To illustrate the level of dysfunctionality within the Grand Old Party and, indeed, US federal politics in general, one need look no further than the recent charade around the election of the Speaker of the House – the second in line to the president of the USA.
What becomes clear is the concerning normalisation of what would have previously been unthinkable lunatic fringe extremism.
To recap, following the loss of the 2022 midterm election, the Democratic Party Speaker, Nancy Pelosi, resigned. What then ensued in January 2023 was a tortuous week of wheeling and dealing on Capitol Hill that exposed sharp divisions in the Republican Party and raised fresh questions about whether Congress can function effectively.
Finally, after no fewer than 15 inconclusive elections, Kevin McCarthy was elected as Speaker.
“That was easy, huh? I never thought we would get up here,” McCarthy said with a laugh as he accepted the Speaker’s gavel.
“It’s not how you start, it’s how you finish. And now we need to finish strong for the American people,” he added.
Sadly, it did not finish so well either. McCarthy must wonder whether that bruising ordeal was worth it. He had doled out so many concessions to his hardliner colleagues to get elected that he was hamstrung from the start.

Extracted data:

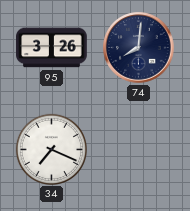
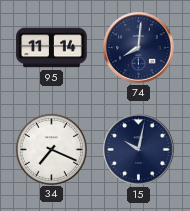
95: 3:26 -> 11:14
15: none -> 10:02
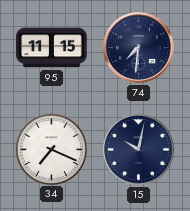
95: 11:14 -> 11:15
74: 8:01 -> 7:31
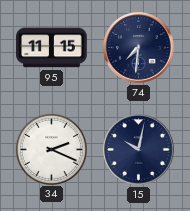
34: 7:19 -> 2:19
...
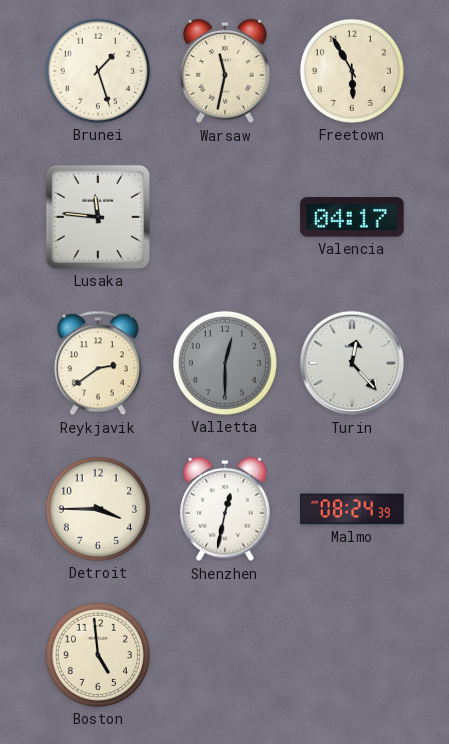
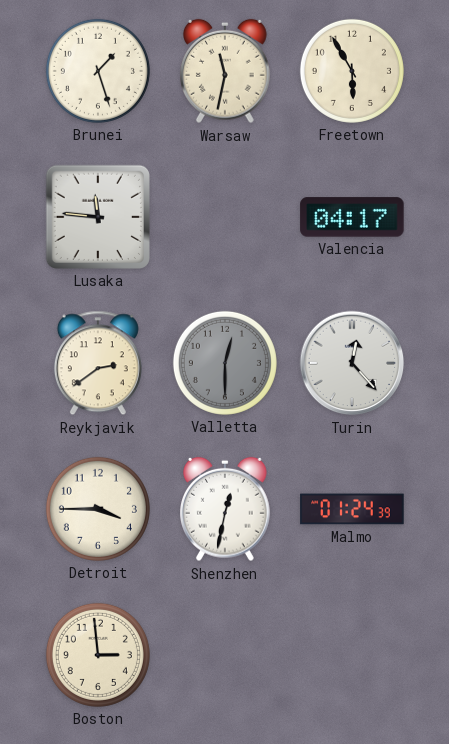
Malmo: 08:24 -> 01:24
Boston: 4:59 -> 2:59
...
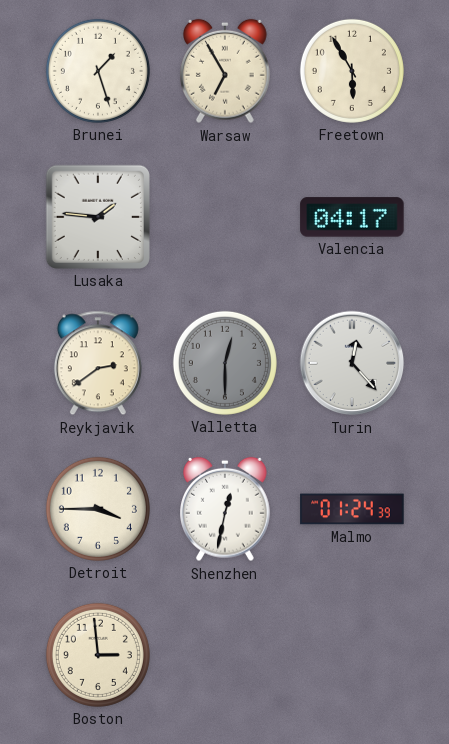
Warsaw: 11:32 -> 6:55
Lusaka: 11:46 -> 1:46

Task set:
• A. In the commentary on the House Speaker election, how many inconclusive elections came before Kevin McCarthy was elected Speaker?
• B. Extend the commentary on the House Speaker election, beginning after its final sentence.

Final results:
• A. No fewer than 15.

• B.
He was repaid with disloyalty when the extremist wing of the party ousted him on 3 October.
Thus began the farce that takes us through to today.
The Republican hardliners then blocked the next candidate, Steve Scalise, on the basis that he was too moderate, before the extremist candidate Jim Jordan was upended by the so-called moderate faction of the party.
Finally, the party settled on Mike Johnson, a congressman from Louisiana, for two reasons. First, exhaustion – after three weeks of flailing around, the party simply had to align on the last man standing. Second, Johnson enjoys Donald Trump’s support, legitimising him to the majority of the party.
However, that is not to distract from what he stands for and has stood for throughout his political career.
Undoubtedly, he is the most polarising and extremist figure to be Speaker of the House since the Civil War. Not only has he been openly supportive of claims that the 2020 election was rigged against Donald Trump, but he is a Christian fundamentalist and biblical literalist.
Johnson has spent his career arguing that homosexuality is unnatural and should be illegal and, as co-author of the “life begins at conception” Bill, supports a federal outlawing of abortion in any circumstances.
The Harvard democracy scholar, Daniel Ziblatt – co-author with Steven Levitsky of the recent book Tyranny of the Minority – says a Johnson speakership is the most troubling sign of US democracy’s declining health since the 6 January 2021 attack on Capitol Hill.
The lunatics have literally stormed the asylum.
So, where to from here? First, the dysfunctionality of Congress is likely to hobble the federal democratic process. The Republican majority looks set to hijack Joe Biden’s runaway train of US Federal spending with the tools of repeated shutdowns and threatened debt defaults. This is no way to run a country.
Second, there are serious implications for US democracy if Johnson is still Speaker going into the US election next year.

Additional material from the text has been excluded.